The camouflage film fluttered as indigs in the gullies packed their belongings. The trucks were both cargo haulers and weapons platforms for the battlegroups. When the Sincanmos expected action, they cached non-essentials—food, water, tents, and bedding—beside the vehicles, then tossed them aboard again when it was time to leave.

Another round streaked across the Escarpment from the southwest. The Sincanmos ignored the shell because it didn't come within a kilometer of the ground at any point in its trajectory.

Broglie's Legion had a single six-gun battery, very well equipped as to weapons (self-propelled 210mm rocket howitzers) and the selection of shells those hogs launched. The battery's first response to the new threat was a reconnaissance round which provided real-time images through a laser link to Battery Fire Control.

Had Des Grieux powered up H271, his tribarrel in Automatic Air Defense mode could have slapped the spy shell down as soon as it sailed over the Escarpment. It was no part of the veteran's plan to give the tank's presence away so soon, however.

At least thirty guns from the Thunderbolt Division opened fire according to target data passed them by the Legion's fire control. Spurts of black smoke with orange hearts leaped like poplars among the Sincanmo positions, shredding camouflage film that had not deceived the Legion's recce package.

A truck blew up. Men were screaming.

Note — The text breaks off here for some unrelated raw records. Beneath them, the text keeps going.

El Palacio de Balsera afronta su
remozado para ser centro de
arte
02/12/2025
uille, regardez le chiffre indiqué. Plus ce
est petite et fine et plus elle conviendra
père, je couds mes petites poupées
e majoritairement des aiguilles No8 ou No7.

Vehicles racing back from the slope to load cached necessities skidded uncertainly as their crews wondered whether or not to drive into the shellbursts ahead of them.

The Legion's howitzers ripped out a perfect Battery Three, three shells per gun launched within a total of ten seconds. They were firecracker rounds. The casings popped high in the air, loosing approximately 7,500 bomblets to drift down on the Sincanmo forces.

For the most part, the Sincanmo looters under Chief Diabate didn't know what hit them. A blanket of white fire fell over the vehicles which milled across the plain for fear of Thunderbolt shells. Thousands of bomblets exploded with a ripping sound that seemed to go on forever.

For those in the broad impact zone, it was forever. Smoke and dust lifted over the soil when the explosive light ceased. A dozen Sincanmo vehicles were ablaze; more crashed and ignited in the following seconds. Only a handful of trucks were under conscious control, though run-while-flat tires let many of the vehicles careen across the landscape with their crews flayed to the bone by glass-filament shrapnel.

Fuel and munitions exploded as the Thunderbolt Division continued to pound the gully positions.A pair of heavy caliber shells landed near H271, but they were overs—no cause for concern. The indigs dying all across the plain provided a perfect stalking horse for the tank in ambush.